The Hadoop Ecosystem

Heena Rijhwani
Analytics Vidhya
Published in
5 min readFeb 17, 2021

Hadoop is a java-based big data analytics tool used to fill the voids and pitfalls in the traditional approach when there is voluminous data. It is an open source framework for storing data and running applications on clusters of commodity hardware. It offers massive storage and enormous power for processing the data. It is based on the assumption that hardware failure is possible and must be handled by the framework. Hadoop splits large files of data into blocks or fragments, distributes these across nodes in a cluster and transfers code to data to allow parallel processing. The data is locally available and lesser inter-process communication time allows for faster processing. Another important feature of Hadoop is the redundancy of data due to which node failure can be easily managed. Hadoop Ecosystem is a suite which encompasses a number of services such as storing, querying, analyzing, maintaining, and more, inside it which are collectively used to solve big data problems. It includes components like HDFS, Oozie, Zookeeper, Spark, Sqoop, and more. Here we will study some of these components in detail.

1. Hadoop Common- It includes the libraries needed by Hadoop modules.

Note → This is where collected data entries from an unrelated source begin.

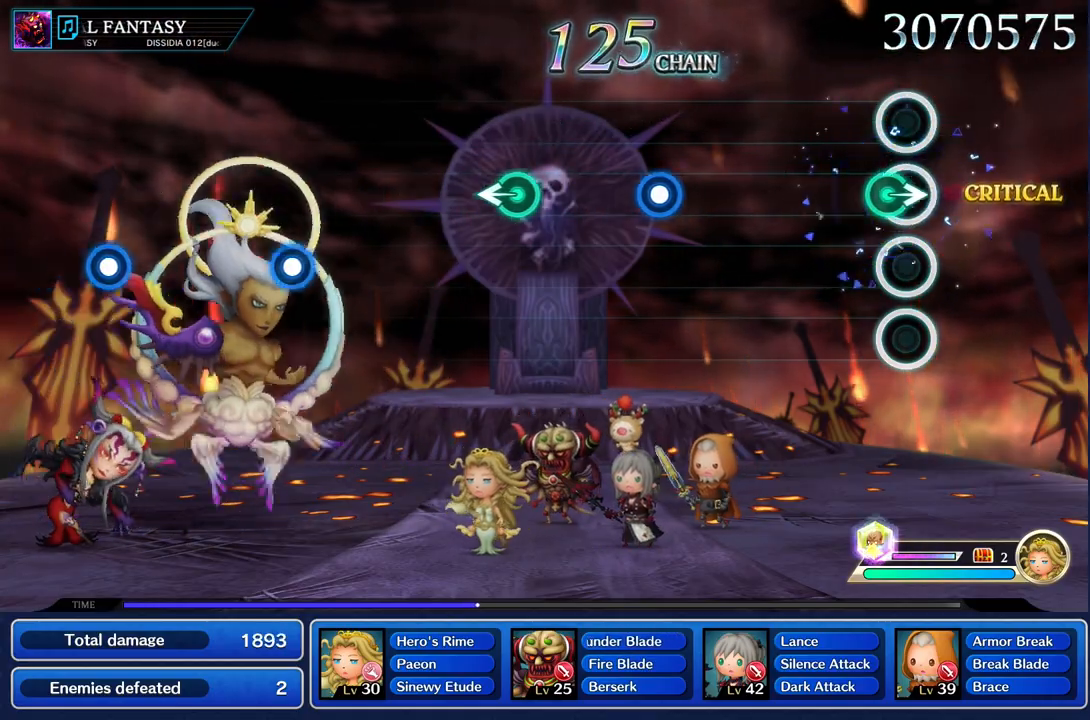
{"buttons": [], "left_stick": "center", "right_stick": "center", "events": [[67, "left_stick", "right"], [200, "left_stick", "center"]]}
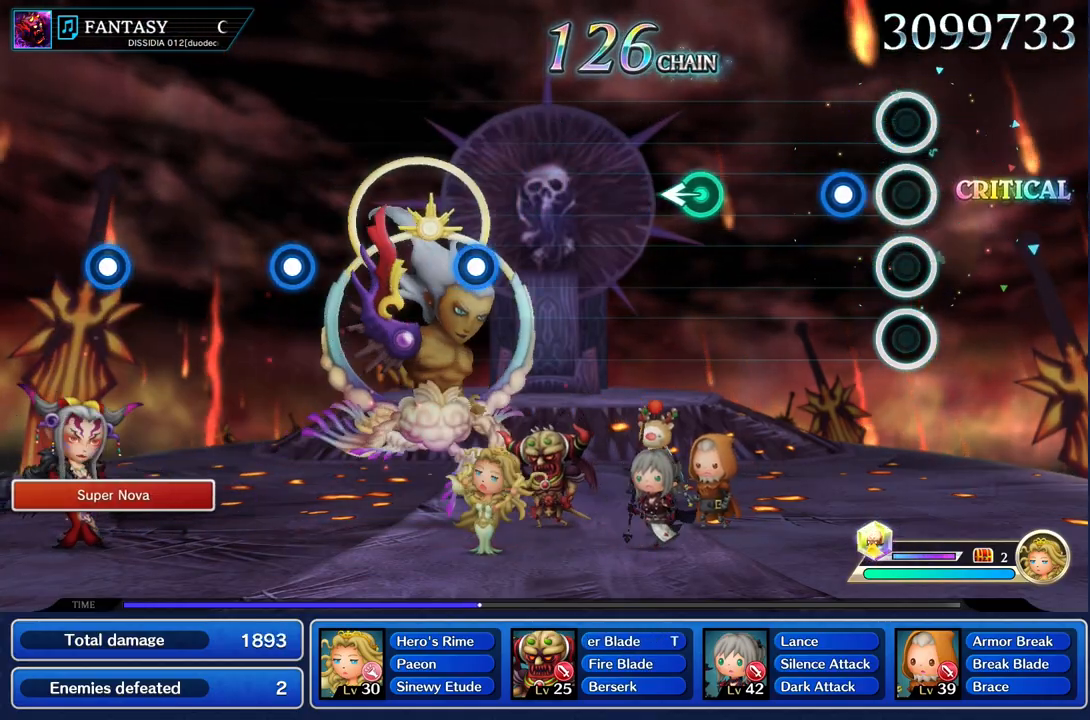
{"buttons": [], "left_stick": "center", "right_stick": "center", "events": [[216, "R1", "down"], [216, "R2", "down"], [333, "R1", "up"], [333, "R2", "up"]]}
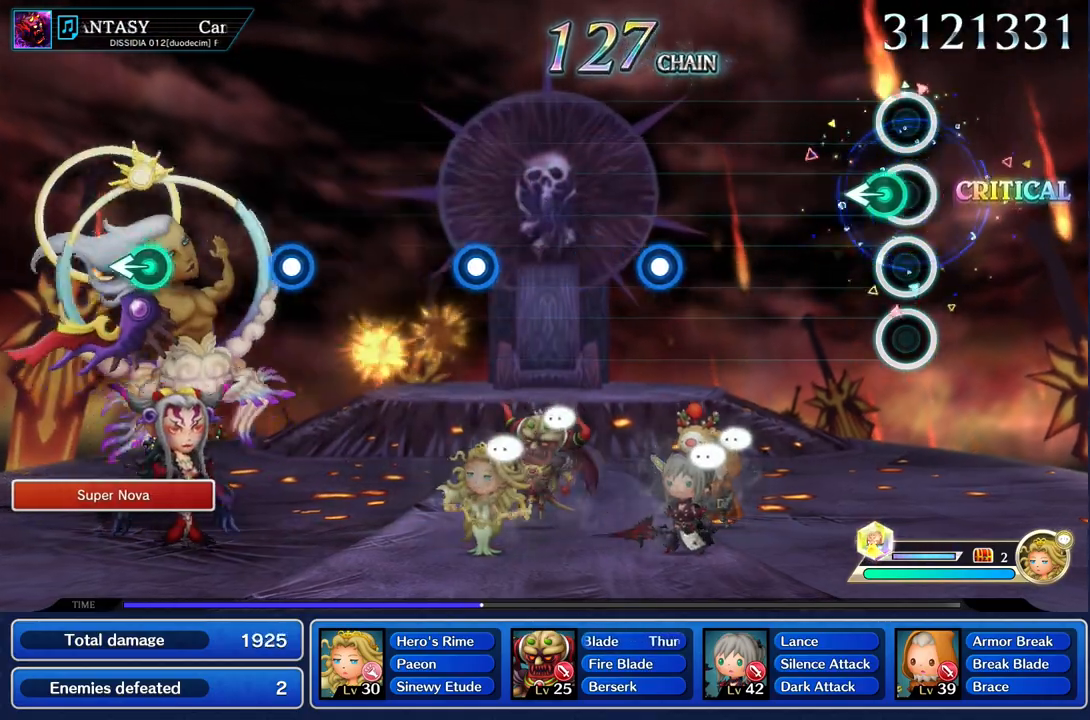
{"buttons": [], "left_stick": "center", "right_stick": "center", "events": [[50, "left_stick", "left"], [167, "left_stick", "center"]]}
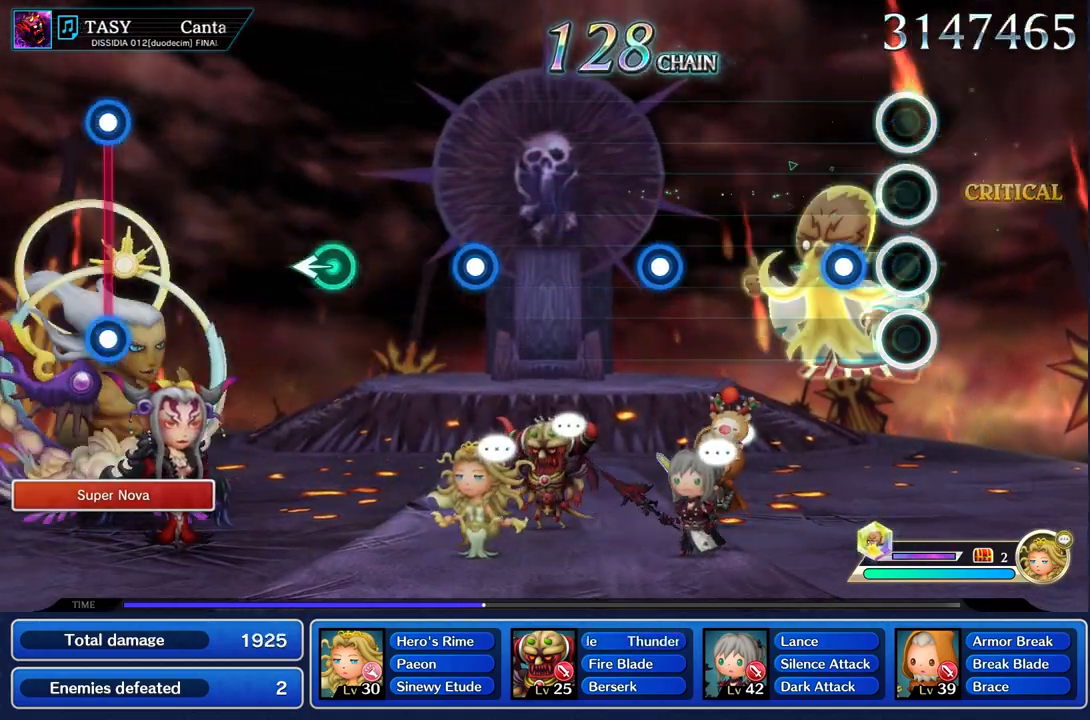
{"buttons": [], "left_stick": "center", "right_stick": "center"}
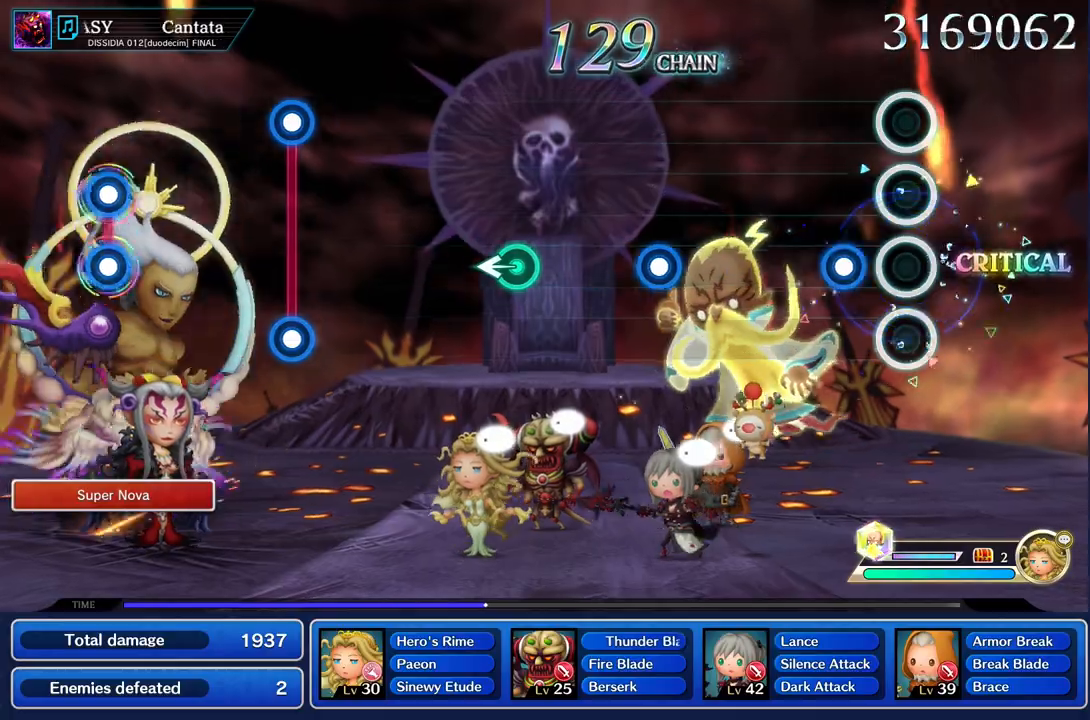
{"buttons": [], "left_stick": "center", "right_stick": "center"}
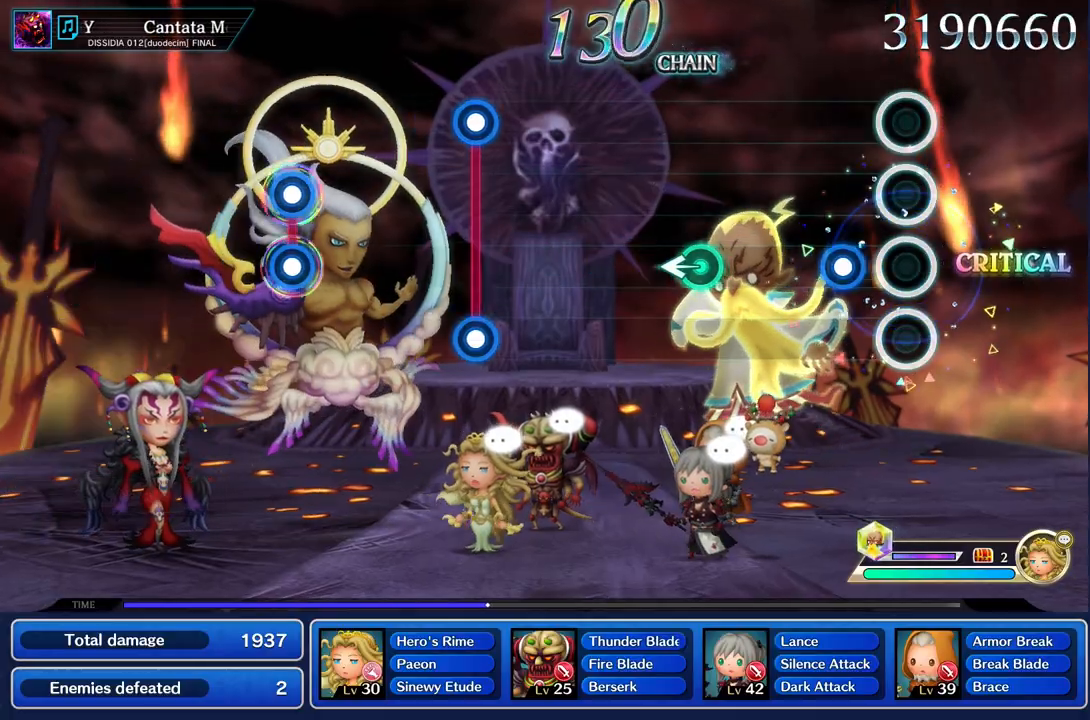
{"buttons": [], "left_stick": "center", "right_stick": "center"}
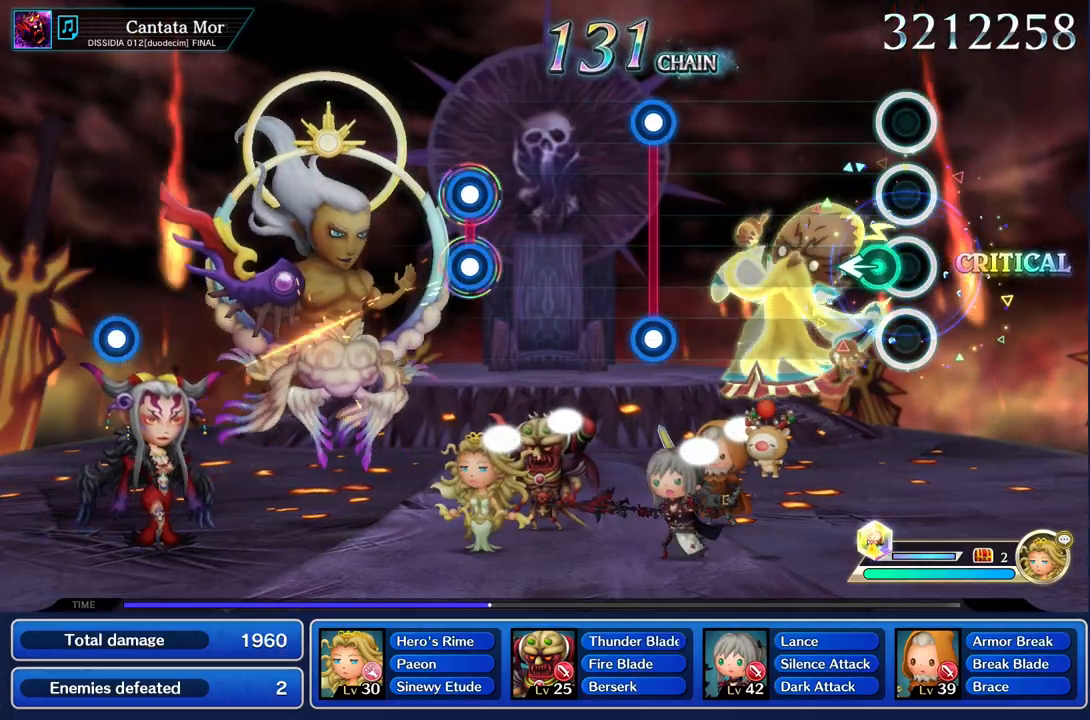
{"buttons": [], "left_stick": "center", "right_stick": "center", "events": [[117, "left_stick", "left"], [217, "left_stick", "center"]]}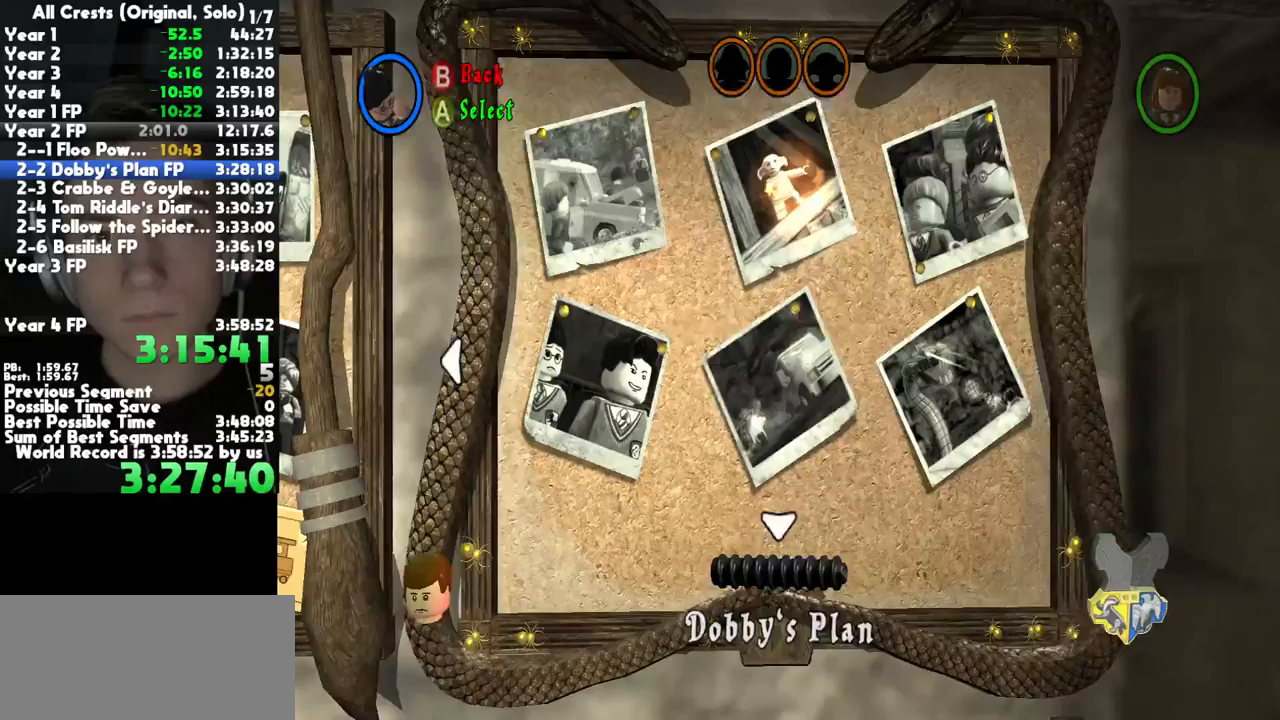
Gameplay with a controller (Xbox layout); each line is a JSON object with the inputs held at the frame after it (dt_ms = milliseconds from this image to that frame). "button_events" lists button changes between this image and that frame as [ms after this image, input, new state], when the widget could be followed in between (sticks are given only as held states). This document gives stick clicks only as held states, not as events. Not read: L1 L2 R1 R2 START other_buttons.
{"dt_ms": 500, "buttons": ["A"], "left_stick": "center", "right_stick": "center", "button_events": [[83, "A", "up"], [150, "A", "down"], [267, "A", "up"], [317, "A", "down"], [367, "A", "up"], [467, "A", "down"]]}
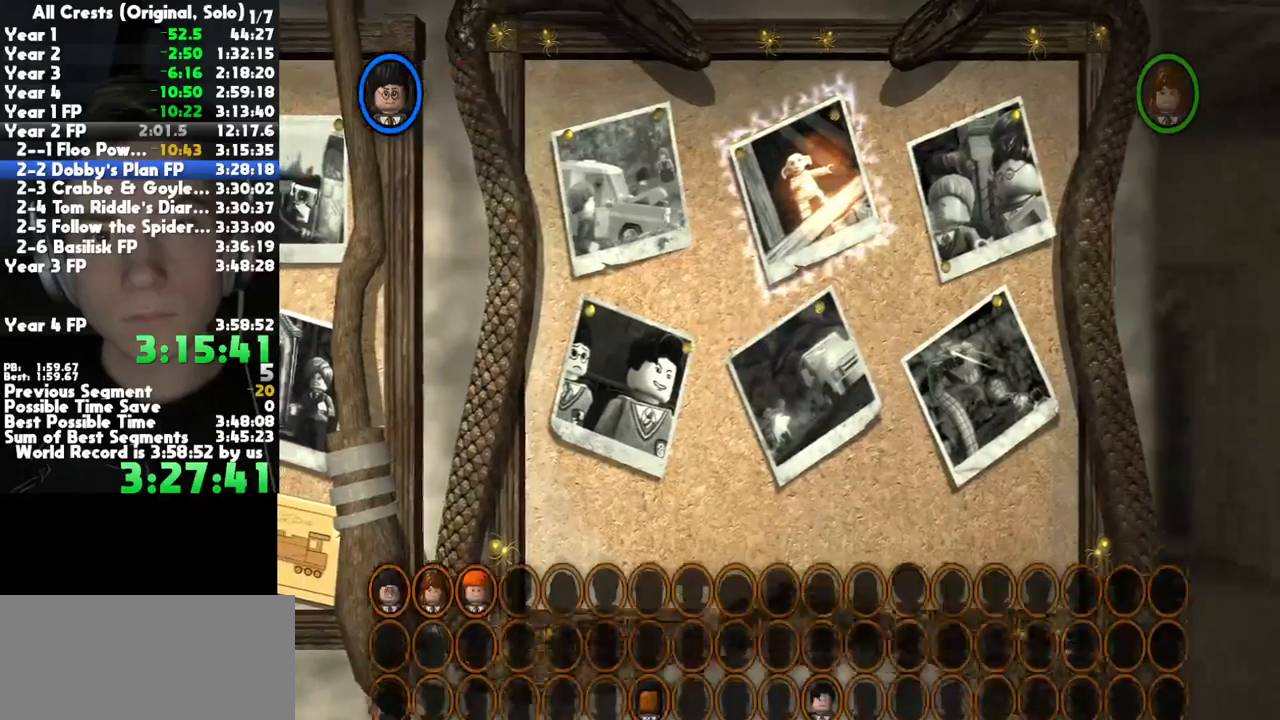
{"dt_ms": 500, "buttons": ["A"], "left_stick": "center", "right_stick": "center", "button_events": [[233, "A", "up"], [317, "A", "down"], [367, "A", "up"], [433, "A", "down"]]}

2. HDFS (Hadoop Distributed File System)- It is a distributed file system modeled after the Google File System (GFS) paper. It is the storage component of Hadoop and allows data replication and fault tolerance. It consists of Name Node (Master) which breaks down received files into smaller chunks (64/128 Mb) and stores copies of the data in Data nodes (Slave).

3. Map Reduce- It is a distributed framework modeled after the GFS paper. It is the computing component in Hadoop and allows to parallelize work over a large amount of raw data. It decomposes the work into map and reduce tasks where Map performs sorting and filtering of data and Reduce aggregates the mapped data. Each node is called Task Tracker and executes these Map and Reduce tasks. Map tasks will convert the input elements into key-value pairs, which are then grouped by key, and processed by reduce functions to give the final output of zero or more key-value pairs.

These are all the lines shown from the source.